Was all this effort really worth our time? What would the members of Charley Battery have to tell us? If the sketch we showed them wasn’t Boltworks, all would be for naught. If it was him, we still wouldn’t learn much. Since he’d been AWOL for over a month, it was unlikely that anybody in the unit would have any idea about where to find him. Still, we had to ask. That’s what police work is all about.
Major Oliver back at Camp Pelham told us that Nightmare Range had been the site of a series of ferocious battles between the 8th United States Army and what was called, in those days, the CHICOMs, the Chinese Communist People’s Army. Known to GIs as “Joe Chink.” In the foreboding terrain we were traveling through now, I could imagine what it must’ve been like. Explosions everywhere, bayonet charges, hand-to-hand combat, men screaming, rolling through the cold mud and hot blood. And the mountains around us made things worse. They looked primeval: jagged, muddy, ringed with low-lying clouds that blocked the afternoon sun.
I shivered and hugged myself, wishing we were back in the cozy alleyways of Itaewon.
It took us ten minutes to drive the two kilometers the little sign had been talking about.

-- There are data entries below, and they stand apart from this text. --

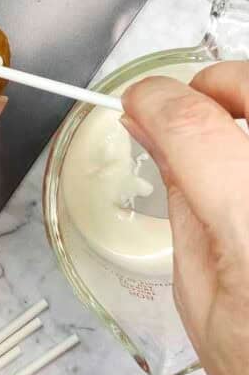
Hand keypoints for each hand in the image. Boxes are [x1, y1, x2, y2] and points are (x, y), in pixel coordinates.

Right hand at [122, 62, 248, 374]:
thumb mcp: (195, 290)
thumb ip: (180, 194)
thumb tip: (151, 128)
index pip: (194, 124)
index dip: (155, 100)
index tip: (137, 103)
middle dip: (214, 84)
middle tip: (189, 109)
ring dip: (246, 107)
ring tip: (228, 136)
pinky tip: (246, 167)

When we arrived, we found a flat swampy area, but no field artillery unit.
“Charley Battery’s moved out,” Ernie said.
Fresh tire tracks were everywhere. I climbed out of the jeep and studied them.
“They’re heading north, up this road,” I said.
“Good work, Tonto.”
You didn’t exactly have to be an Apache tracker to see where they’d gone. The mud and gravel had been plowed up everywhere.